Bisognerebbe spargerla e propagarla con forza fino a farla diventare realtà quell’idea appena sussurrata di candidare Taranto a capitale europea della cultura per il 2019.
Sarebbe tardi forse, non tanto per la sfilza di città che alla candidatura già ci hanno pensato, ma perchè il respiro di Taranto potrebbe essere infinitamente più corto di quella data.
Eppure nessuna città rappresenterebbe meglio la cultura industriale, quella che in Italia manca totalmente, che non si sa più cosa sia; che non si riesce più a pensare (anche perchè i migliori cervelli scappano altrove); che si impone per decreto; che snatura i diritti opponendo alla salute quello al lavoro; che intossica il territorio tanto che non è più possibile nemmeno seppellirvi i morti.
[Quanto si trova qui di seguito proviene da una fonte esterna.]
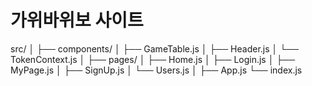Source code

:# 가위바위보 사이트 

src/
│
├── components/
│ ├── GameTable.js
│ ├── Header.js
│ └── TokenContext.js
│
├── pages/
│ ├── Home.js
│ ├── Login.js
│ ├── MyPage.js
│ ├── SignUp.js
│ └── Users.js
│
├── App.js
└── index.js

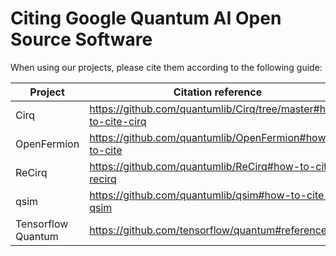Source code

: # Citing Google Quantum AI Open Source Software

When using our projects, please cite them according to the following guide:

| Project | Citation reference | 
|---------|--------------------|
| Cirq | https://github.com/quantumlib/Cirq/tree/master#how-to-cite-cirq | 
| OpenFermion | https://github.com/quantumlib/OpenFermion#how-to-cite | 
| ReCirq | https://github.com/quantumlib/ReCirq#how-to-cite-recirq |
| qsim | https://github.com/quantumlib/qsim#how-to-cite-qsim | 
| Tensorflow Quantum |https://github.com/tensorflow/quantum#references|
    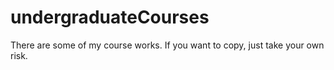 # undergraduateCourses
There are some of my course works.
If you want to copy, just take your own risk.
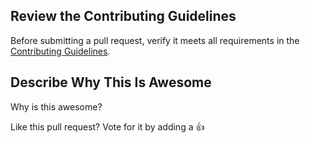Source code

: ## Review the Contributing Guidelines

Before submitting a pull request, verify it meets all requirements in the [Contributing Guidelines](https://github.com/tomhuang12/awesome-k8s-resources/blob/master/contributing.md).

## Describe Why This Is Awesome

Why is this awesome?


Like this pull request?  Vote for it by adding a :+1:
Taranto prima portavoce dell’esigenza immediata di un piano industriale nazionale che sovverta quella cultura d’azienda disposta solo a guardare l’ombelico del profitto del padrone attraverso il foraggiamento della politica. Ma se un Governo composto da fior di tecnici bocconiani non ha saputo nemmeno abbozzare soluzioni macroeconomiche che riguardassero l’industria, possiamo forse attendere fiduciosi che possano farlo gli esponenti della nuova politica virtuale, evidentemente spaesati nei meandri delle istituzioni e a malapena dotati di un Bignami di economia?
E a una manciata di chilometri dal martirio dell’Ilva, le promesse mai mantenute di Fiat a Melfi e la Bridgestone libera di prendere il volo senza zavorre, mentre 950 famiglie rimangono a terra.
C’è materiale sufficiente per vincere qualsiasi candidatura, a Taranto.